A rare honor has been pinned on Ethiopia and its strong man. The country, which is in news these days very prominently across Africa and beyond, has now grabbed the global headlines. Its young and erudite Prime Minister Abiy Ahmed has won the 2019 Nobel Peace Prize for his efforts to achieve peace with neighboring Eritrea.
Is it a sheer coincidence that Abiy, who has a doctorate degree in peacemaking (conflict resolution) and served as a U.N. peacekeeper in Rwanda after the 1994 genocide has now become the recipient of World Peace Prize.
The Nobel statement issued to announce him getting the coveted prize, which very few heads of state have got over the years mentions about the path breaking efforts he made since coming to power to build bridges with neighboring Eritrea. The decades long conflict between the two countries had consumed lives of over 70,000 people, destabilized both economies and left many orphans and widows.

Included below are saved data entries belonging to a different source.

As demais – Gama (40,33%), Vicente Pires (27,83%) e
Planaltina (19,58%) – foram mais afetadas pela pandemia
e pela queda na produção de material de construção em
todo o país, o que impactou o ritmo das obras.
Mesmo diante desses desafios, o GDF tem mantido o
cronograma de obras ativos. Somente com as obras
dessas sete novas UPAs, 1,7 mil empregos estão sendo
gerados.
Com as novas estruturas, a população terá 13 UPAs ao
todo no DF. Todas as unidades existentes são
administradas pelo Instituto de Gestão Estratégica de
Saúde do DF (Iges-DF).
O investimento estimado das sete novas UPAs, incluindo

Ahmed worked with Eritrea’s President Isaias Afwerki for ironing out the decades long enmity and bitterness for brokering the peace agreement. Abiy Ahmed’s unconditional willingness to accept the arbitration ruling of an international boundary commission in 2002, was a watershed decision, which was hailed by many outside Africa, but questioned by an equal number of people in his homeland.
The enmity between the two nations for more than half a century was melted away when Abiy set a dialogue path, which his predecessors had shunned all along. The near success in the deal may be one reason for the Nobel Committee to bestow the world’s highest honor on Abiy. But more than that, he proved to be a torch bearer of democracy and human freedom when he publicly supported dissent and ended the cult of sending dissenters in jail, exile or eliminating them, which is very common in Africa.
During Ahmed’s first 100 days as prime minister he has also lifted he country’s state of emergency, granting amnesty to thousands of political prisoners, discontinuing media censorship, legalizing outlawed opposition groups, dismissing military and civilian leaders who were suspected of corruption, and significantly increasing the influence of women in Ethiopian political and community life.